A circa trent’anni dalla scomparsa del genio Jean-Michel Basquiat, considerato forse l’erede concettuale di Andy Warhol, la casa editrice Centauria ci propone un biopic di Paolo Parisi, che nel suo CV già vanta lavori simili su altre figure artistiche, come Holiday e Coltrane.
Parisi ci presenta la biografia dell’artista statunitense diviso in quattro capitoli, partendo dal 1981, nel periodo SAMO (Same Old Shit), in cui viene attribuito a Basquiat –ed Haring con lui, di aver reso i graffiti una forma d’arte, nascente da una costola della pittura, atta ad urlare in maniera più concisa il disagio di chi non ha voce.
Parisi gestisce tutta la storia come se fosse un documentario cinematografico, mettendo insieme documenti, polaroid, tutto accompagnato da un diario scritto dallo stesso Basquiat (falso purtroppo), accompagnato quindi dalle voci narranti delle persone-testimoni che vissero assieme a lui.
Ovviamente, tutto l’insieme sopra descritto è funzionale a mostrare la caratterizzazione del personaggio, ma la cosa che colpisce di più su questo lavoro, ed è una questione fattuale, è la combinazione tra i colori ed il tratto: sono privilegiati i colori primari, con tutte le sfumature, che attraverso un disegno essenziale, risultano di una potenza incredibile: si riesce a respirare l’atmosfera pop della corrente artistica del momento, riuscendo a sfruttare in maniera onesta l’atmosfera stessa di New York negli anni 80, con i neon, i cartelloni, le strade ed in negozi, mostrando, come già detto, non solo la vita di Basquiat, ma tutto un contorno, come se si guardasse un vecchio cine giornale.

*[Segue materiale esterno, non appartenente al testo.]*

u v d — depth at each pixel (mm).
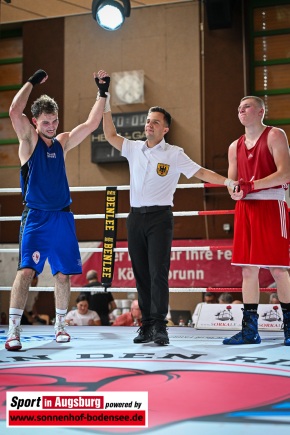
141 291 2986
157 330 2795
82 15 8812
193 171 2953
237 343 2826
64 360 2236
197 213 3549
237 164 3047
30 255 2689
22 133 2715
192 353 2430
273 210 2877
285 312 2879
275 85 8312
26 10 7750
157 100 8422
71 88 8758
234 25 8273
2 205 8898
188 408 1455
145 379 1819
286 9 8359
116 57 8648
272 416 1372
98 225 8484
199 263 7449
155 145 2984
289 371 1966
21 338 3061
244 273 2930
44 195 2752
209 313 3697
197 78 8312
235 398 1562
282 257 2848
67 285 2896
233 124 8133
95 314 5336
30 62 8945
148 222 2930
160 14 8539
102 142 8398
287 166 2824
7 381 1798
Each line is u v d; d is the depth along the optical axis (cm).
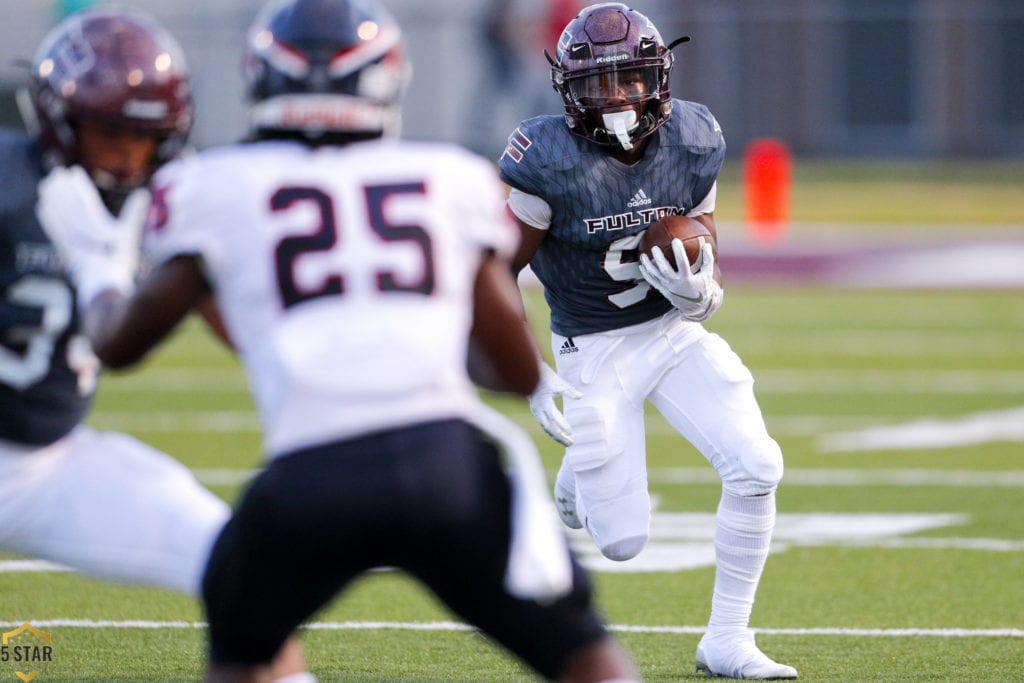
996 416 3198
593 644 943
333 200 930
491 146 7956
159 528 1140
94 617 1712
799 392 3522
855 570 1966
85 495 1150
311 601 938
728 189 7944
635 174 1512
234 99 7731
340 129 957
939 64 9206
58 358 1125
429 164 954
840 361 3969
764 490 1467
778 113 9194
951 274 5466
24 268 1090
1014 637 1630
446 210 947
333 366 909
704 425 1503
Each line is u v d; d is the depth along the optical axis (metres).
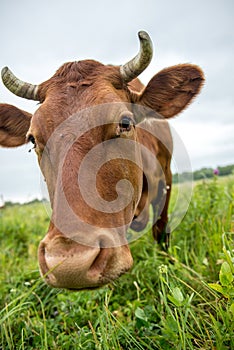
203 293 0.93
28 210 2.61
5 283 1.26
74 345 0.83
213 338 0.73
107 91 0.80
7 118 1.03
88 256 0.63
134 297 1.08
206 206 1.38
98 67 0.88
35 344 0.90
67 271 0.62
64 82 0.85
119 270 0.71
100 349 0.71
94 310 1.02
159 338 0.75
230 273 0.66
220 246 1.03
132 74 0.88
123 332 0.76
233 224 1.12
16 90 0.92
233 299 0.70
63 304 1.03
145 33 0.84
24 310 1.05
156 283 1.09
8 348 0.89
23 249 1.70
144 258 1.25
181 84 0.99
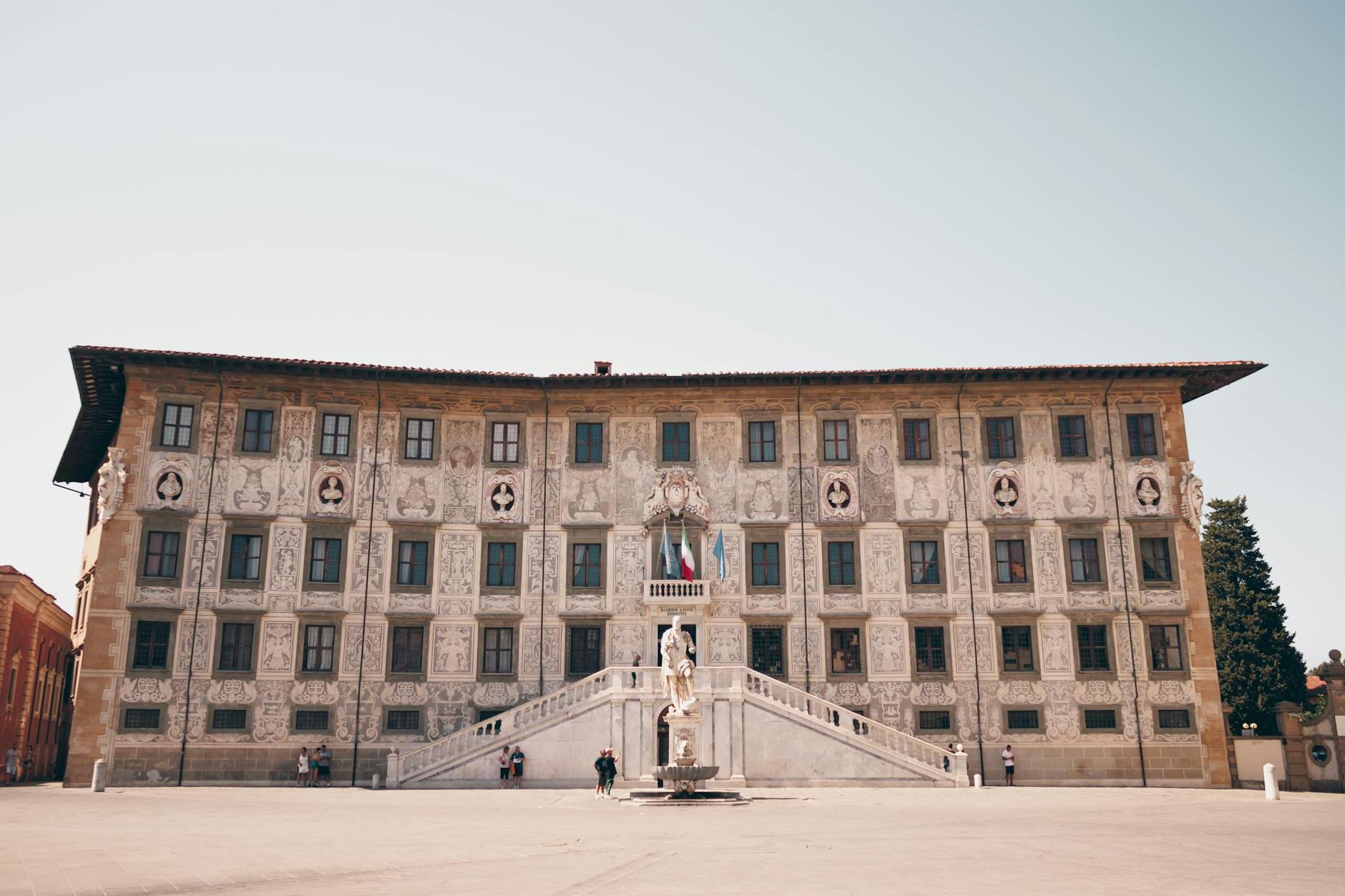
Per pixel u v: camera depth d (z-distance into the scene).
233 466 47.16
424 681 46.62
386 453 48.56
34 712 61.19
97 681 44.16
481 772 41.94
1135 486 48.84
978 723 46.56
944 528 48.62
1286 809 31.70
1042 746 46.28
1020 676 46.97
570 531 48.72
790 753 42.34
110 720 44.00
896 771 42.22
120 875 15.81
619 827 24.44
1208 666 46.94
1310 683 66.19
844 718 44.31
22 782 56.31
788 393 50.09
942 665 47.28
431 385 49.41
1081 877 15.87
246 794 37.81
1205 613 47.44
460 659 47.06
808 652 47.41
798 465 49.41
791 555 48.47
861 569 48.19
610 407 50.09
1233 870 16.84
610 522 48.81
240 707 45.06
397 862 17.58
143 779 43.75
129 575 45.22
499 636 47.62
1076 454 49.31
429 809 30.12
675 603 47.12
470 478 48.97
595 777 42.12
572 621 47.69
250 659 45.62
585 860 17.94
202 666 45.09
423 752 42.62
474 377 48.34
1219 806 33.25
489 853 18.89
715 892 14.08
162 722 44.34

La particolarità di questo volume è che Parisi non si limita ad una mera e “superficiale” biografia, ma con l’espediente narrativo delle testimonianze, riesce quasi a fare una critica (dire trattato è troppo) ben argomentata e gestita sul giovane artista che ha lasciato il nostro mondo in maniera prematura, ma lasciando un segno originale ed ancora contemporaneo.